La Douma a voté en urgence une loi qui promet 15 ans de prison à « ceux qui propagent des fausses informations à propos de la guerre en Ukraine ». La liberté et la guerre vont mal ensemble. Normalement, tout le gouvernement russe devrait aller en prison, puisque, jusqu’au vote de cette loi, il n’y avait pas de guerre en Ukraine, seulement « une opération spéciale ». Avec le retour des soldats russes tués, le Ministère a dû reconnaitre des pertes, commises par des « nazis et des lâches » dit Poutine. Pauvres soldats, pauvres civils, premières victimes, ils ne sont pas les seuls.
A la guerre, la première victime, c’est la vérité. S’il est certain que la propagande russe raconte des histoires, jusqu’à quel point nos analystes sont-ils fiables ? Hier virologues, aujourd’hui stratèges, nos informateurs sont d’abord mus par l’excitation, tous parlent trop, y compris les dirigeants (quelle idée d’ annoncer à l’avance sanctions et limites d’intervention !)
Si les bien informés se trompent, qu’en est-il des désinformés ?
Les services secrets américains, britanniques, français, allemands et italiens partageaient depuis quelques mois leurs informations sur l’hypothèse d’une guerre. Les « Anglo-saxons » y croyaient, les autres non. Comme les Américains se sont toujours trompés, il était difficile de croire qu’ils avaient raison. Si de telles intelligences si bien informées se trompent, qu’en est-il des pauvres désinformés que nous sommes ?

****************

## Exercices
**1.** Mettez à jour le passage de l'extrait qui va de « Les services secrets » jusqu'à « nous sommes ? » en le recopiant, s'il vous plaît, avec « plusieurs semaines » à la place de « quelques mois ».
**2.** Énumérez toutes les nationalités des services secrets qui, selon l'extrait, partageaient leurs informations sur l'hypothèse d'une guerre.

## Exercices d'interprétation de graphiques
****************

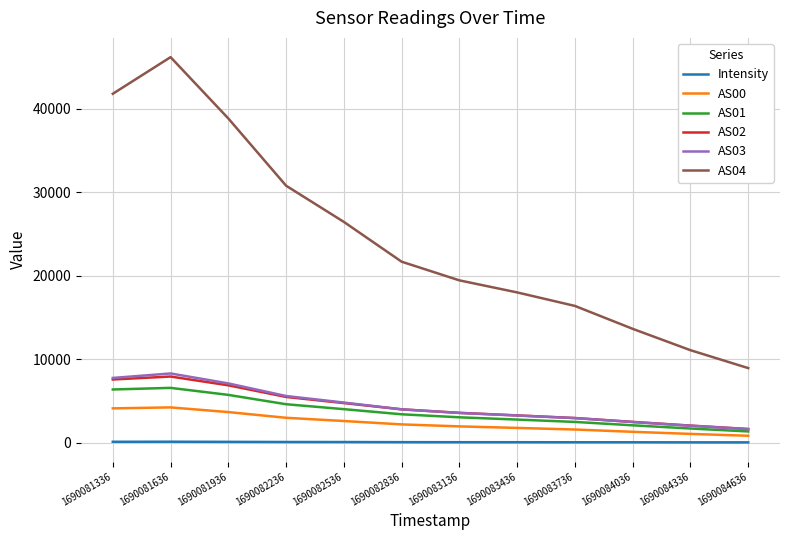

What are all the series names shown in the legend?

Intensity, AS00, AS01, AS02, AS03, AS04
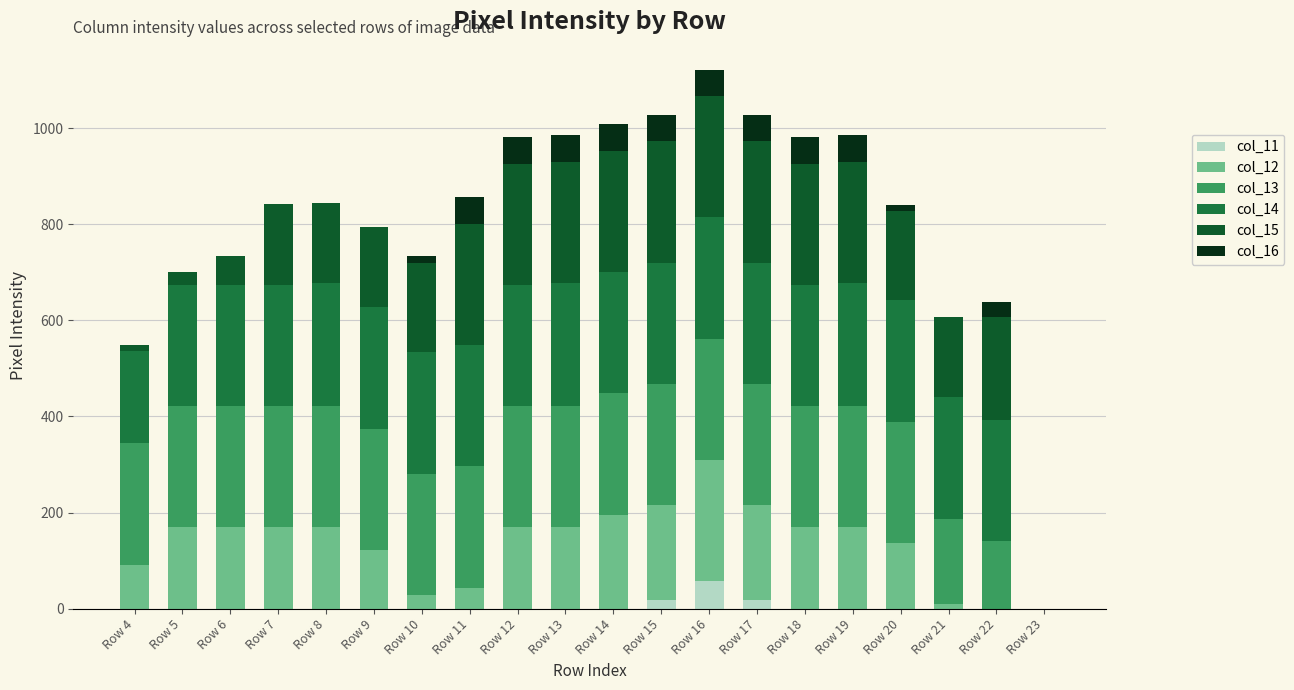

How many data points in col_11 are above 0?

3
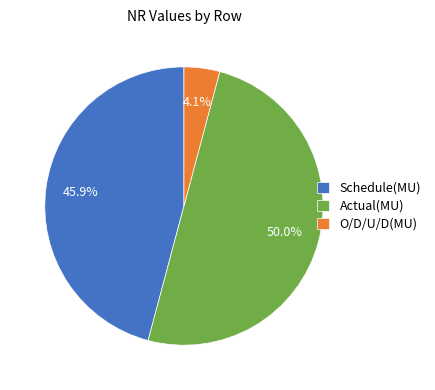

To the nearest percent, what is the difference between the largest and smallest slice percentages?

46%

****************

## Réponses numérotées
**1.**
Les services secrets américains, britanniques, français, allemands et italiens partageaient depuis plusieurs semaines leurs informations sur l’hypothèse d’une guerre. Les « Anglo-saxons » y croyaient, les autres non. Comme les Américains se sont toujours trompés, il était difficile de croire qu’ils avaient raison. Si de telles intelligences si bien informées se trompent, qu’en est-il des pauvres désinformés que nous sommes ?

**2.** américains, britanniques, français, allemands, italiens